• [TASK REQUIREMENTS]:
Working from the entries that follow, transcribe exactly and only the lines from the one with "- wall art [193,181,254,252]" through the last, pictures excluded.

(Beginning of STORED DATA)

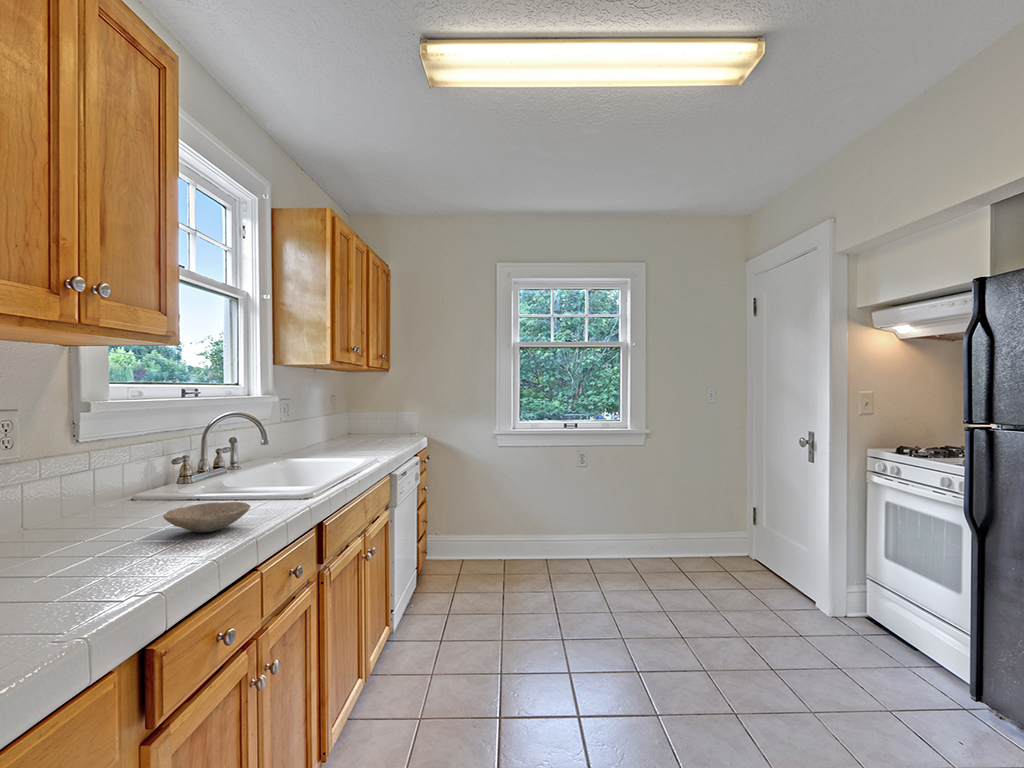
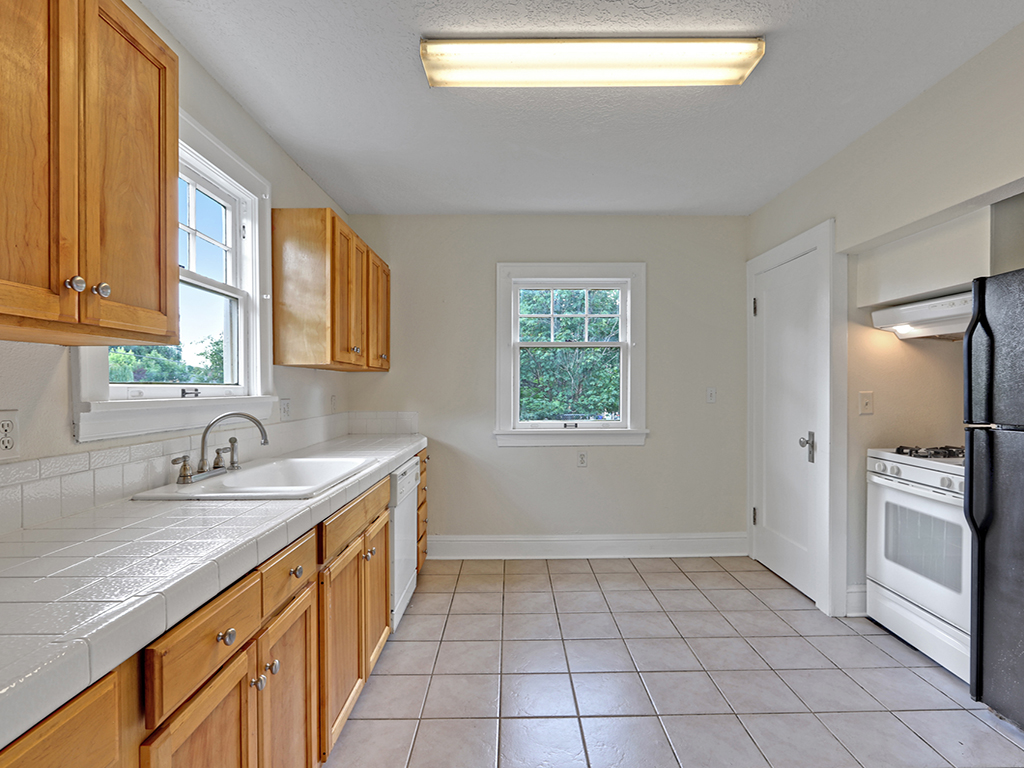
- bowl [162,501,251,533]
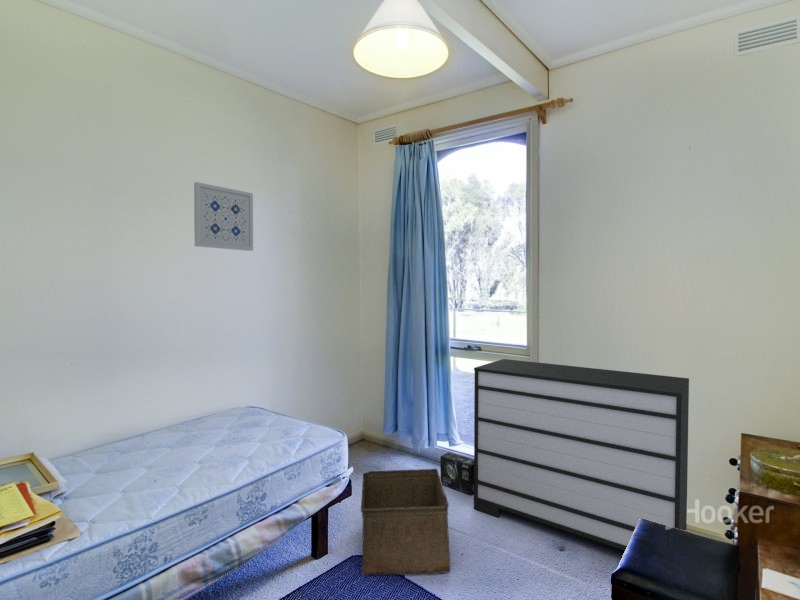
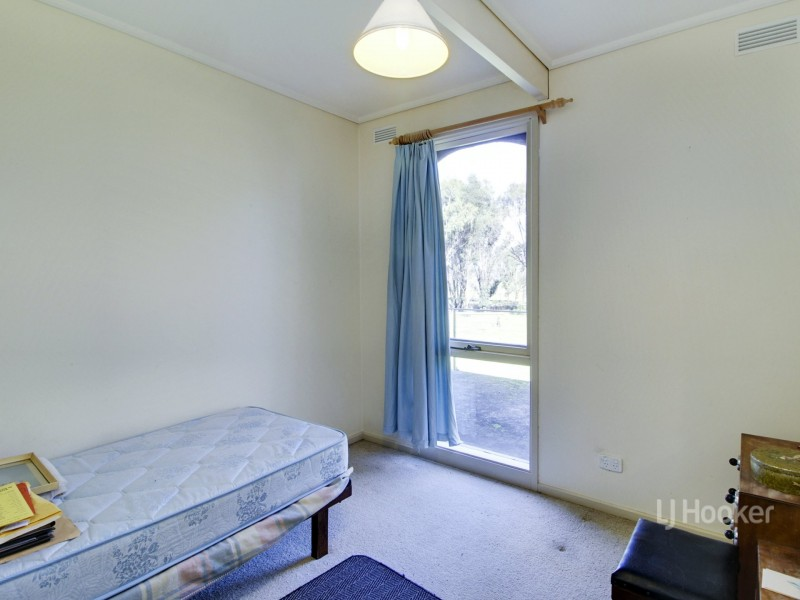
- storage bin [360,468,452,576]
- box [439,451,474,496]
- wall art [193,181,254,252]
- dresser [473,358,690,552]
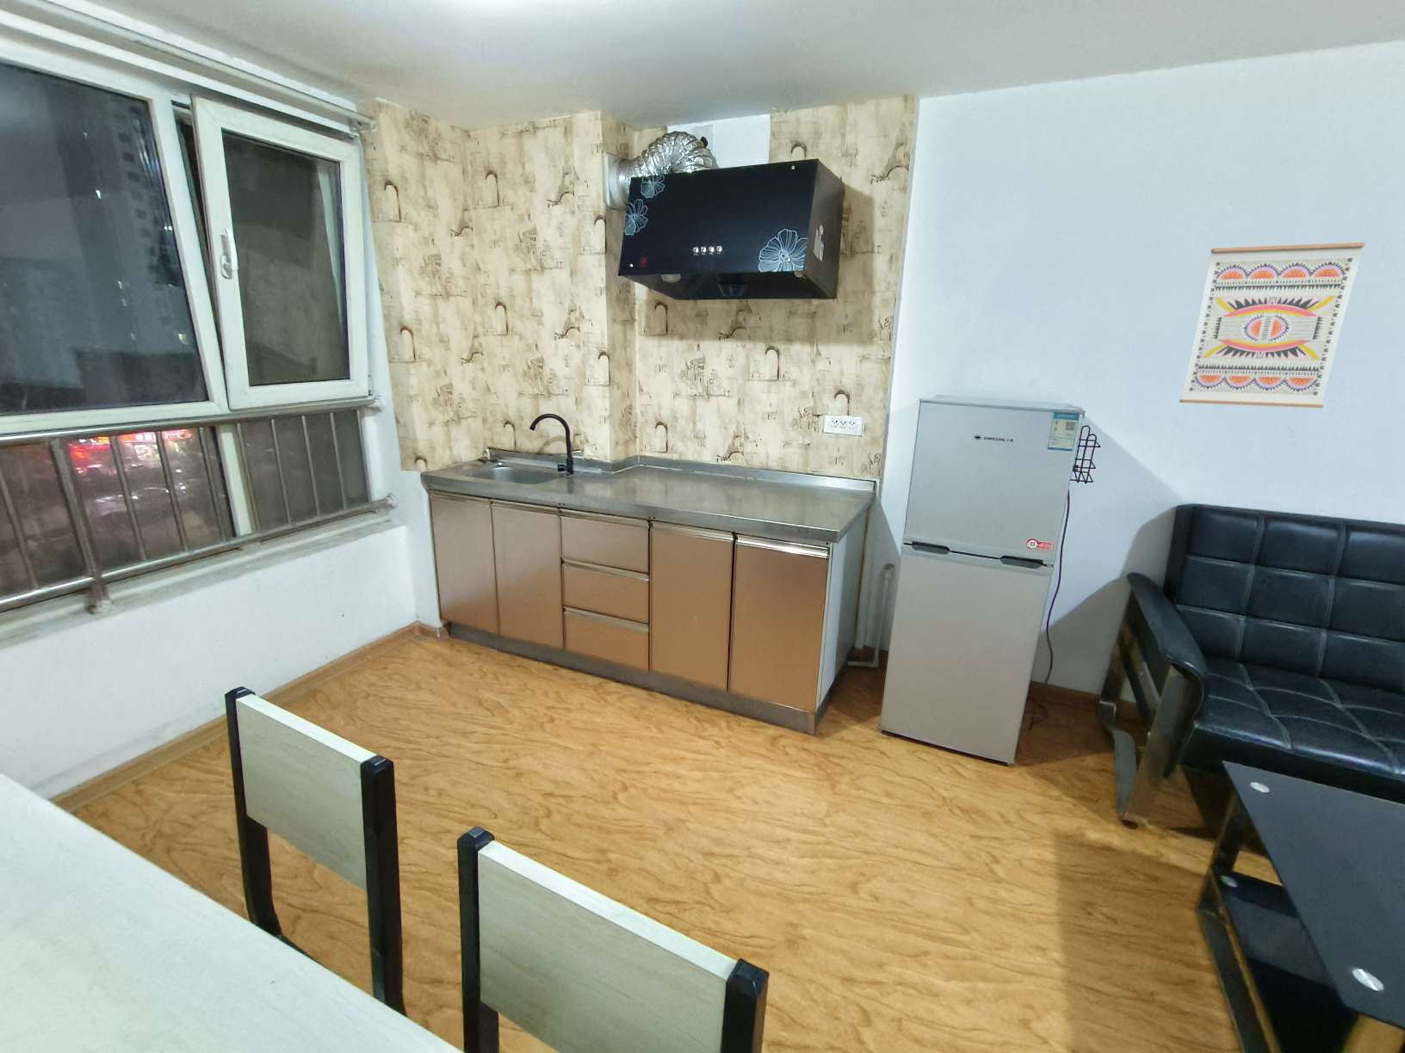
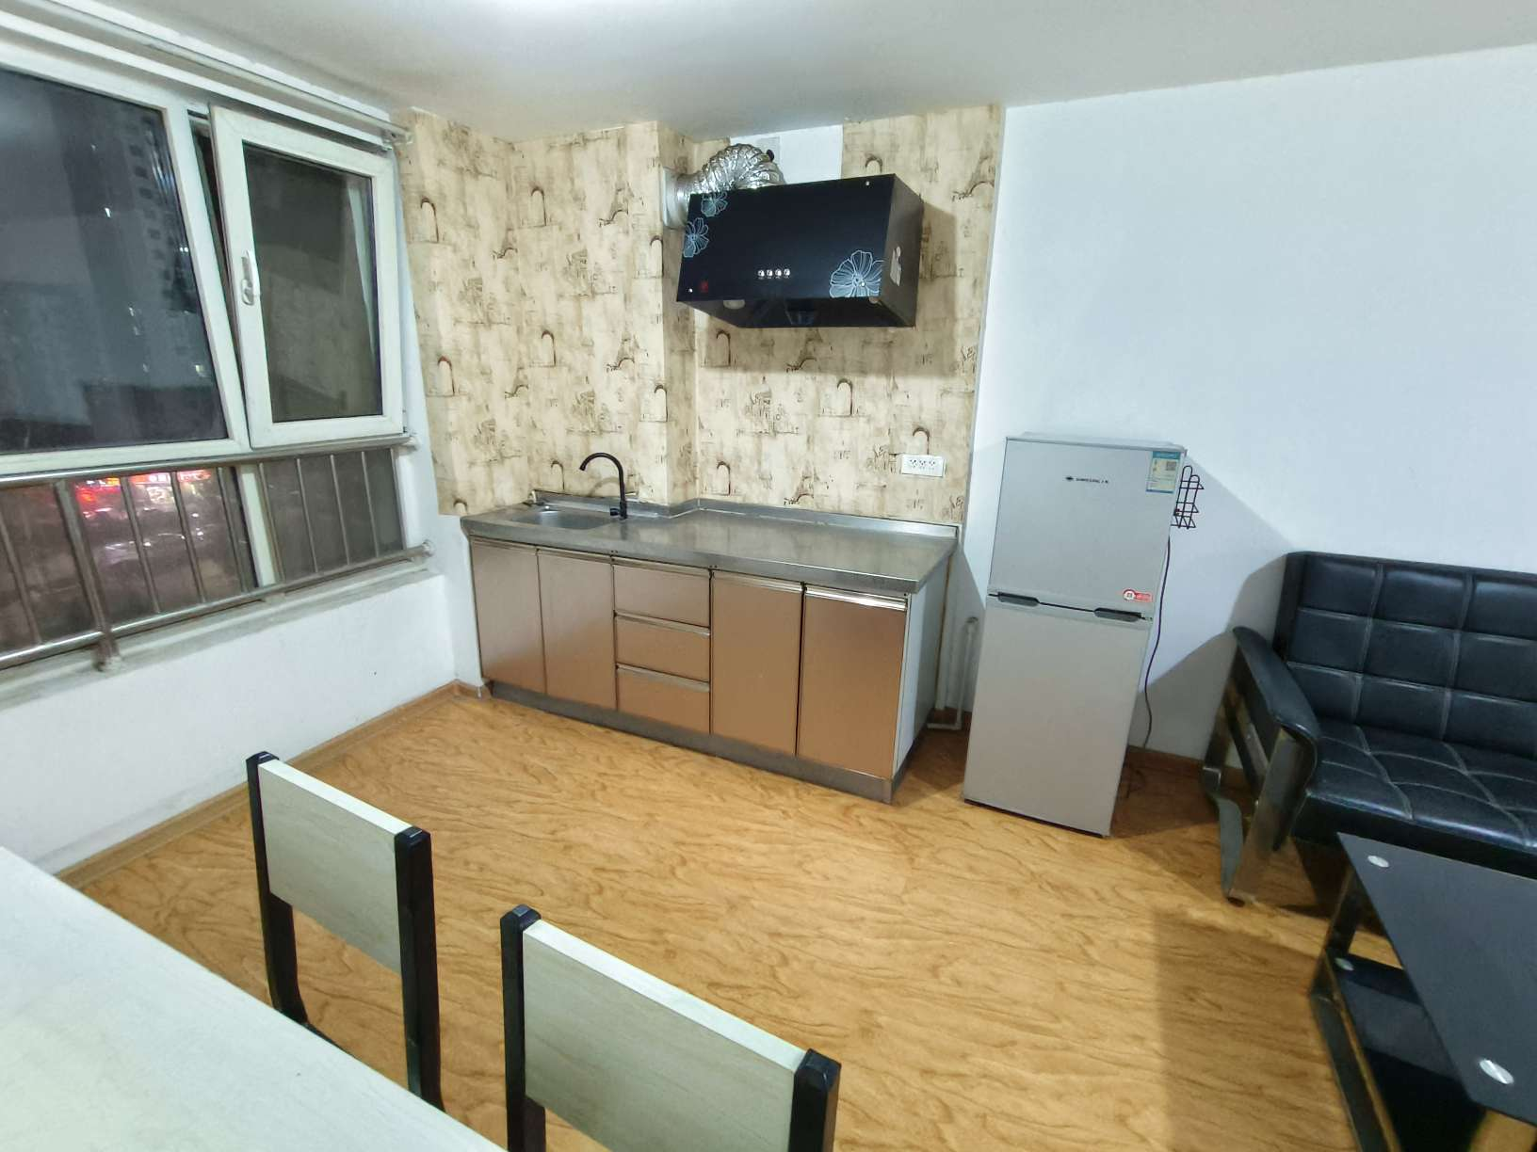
- wall art [1178,242,1366,408]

(End of STORED DATA)

• [EXERCISE SOLUTION]:
- wall art [193,181,254,252]
- dresser [473,358,690,552]
- wall art [1178,242,1366,408]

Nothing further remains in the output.